(Input data Opens)

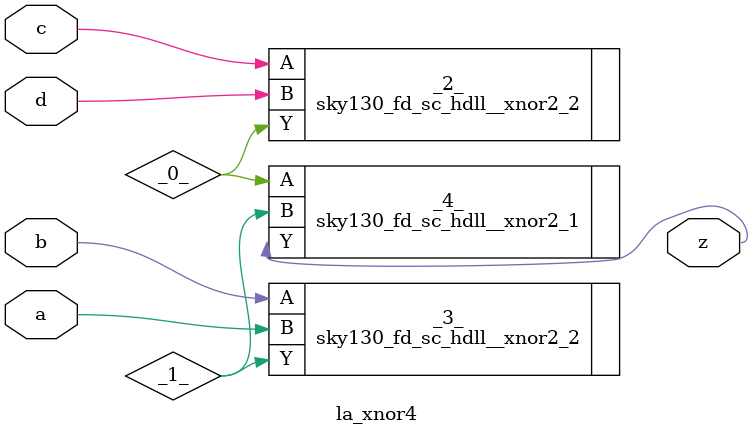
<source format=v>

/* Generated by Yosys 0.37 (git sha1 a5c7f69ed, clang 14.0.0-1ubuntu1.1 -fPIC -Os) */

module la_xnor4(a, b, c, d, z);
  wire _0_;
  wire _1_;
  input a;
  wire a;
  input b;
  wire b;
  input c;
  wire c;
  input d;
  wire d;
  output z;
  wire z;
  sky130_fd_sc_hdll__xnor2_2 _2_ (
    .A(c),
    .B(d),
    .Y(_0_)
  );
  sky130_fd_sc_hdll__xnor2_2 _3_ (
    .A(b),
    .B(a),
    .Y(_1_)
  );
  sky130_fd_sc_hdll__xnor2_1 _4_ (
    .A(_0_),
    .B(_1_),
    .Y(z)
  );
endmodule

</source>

(Input data Closes)
(Input data Opens)

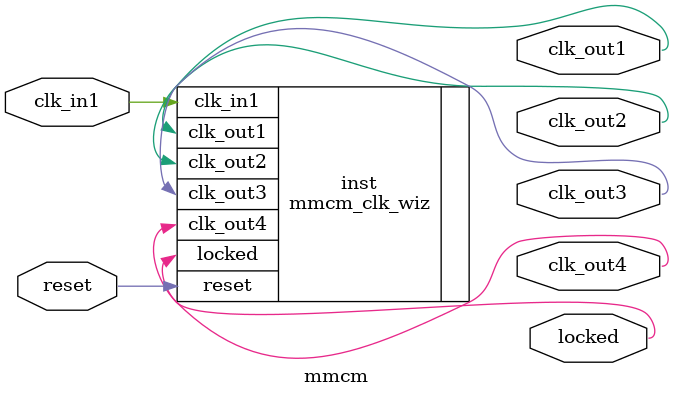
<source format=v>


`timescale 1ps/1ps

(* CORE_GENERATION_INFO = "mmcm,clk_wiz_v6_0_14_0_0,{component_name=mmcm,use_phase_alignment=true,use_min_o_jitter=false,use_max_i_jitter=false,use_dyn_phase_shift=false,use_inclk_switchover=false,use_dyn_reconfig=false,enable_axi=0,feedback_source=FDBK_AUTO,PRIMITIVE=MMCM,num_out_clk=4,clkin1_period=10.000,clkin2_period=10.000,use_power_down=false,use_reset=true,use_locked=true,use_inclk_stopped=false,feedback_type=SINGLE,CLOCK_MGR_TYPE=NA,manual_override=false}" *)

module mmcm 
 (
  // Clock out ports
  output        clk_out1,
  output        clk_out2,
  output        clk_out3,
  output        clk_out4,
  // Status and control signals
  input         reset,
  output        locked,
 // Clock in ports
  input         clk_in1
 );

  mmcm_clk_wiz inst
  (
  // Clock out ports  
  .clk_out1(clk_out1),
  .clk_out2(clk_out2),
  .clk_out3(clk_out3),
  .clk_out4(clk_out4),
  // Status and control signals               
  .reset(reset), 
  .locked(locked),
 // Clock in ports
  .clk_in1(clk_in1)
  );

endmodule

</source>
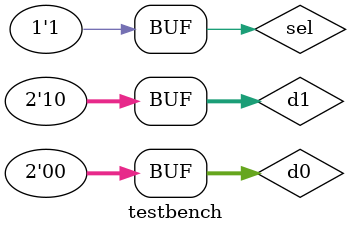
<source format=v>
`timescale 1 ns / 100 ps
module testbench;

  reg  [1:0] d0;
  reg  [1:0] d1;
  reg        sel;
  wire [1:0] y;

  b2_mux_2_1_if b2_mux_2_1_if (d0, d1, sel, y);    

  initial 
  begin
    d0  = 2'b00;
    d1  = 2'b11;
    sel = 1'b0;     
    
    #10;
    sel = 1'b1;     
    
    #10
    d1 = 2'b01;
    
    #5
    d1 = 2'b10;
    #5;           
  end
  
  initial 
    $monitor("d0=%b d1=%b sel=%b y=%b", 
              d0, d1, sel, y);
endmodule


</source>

(Input data Closes)

Each line in the material above that mentions the word "wire" must be copied.

Output of the exercise ::
  wire _0_;
  wire _1_;
  wire a;
  wire b;
  wire c;
  wire d;
  wire z;
  wire [1:0] y;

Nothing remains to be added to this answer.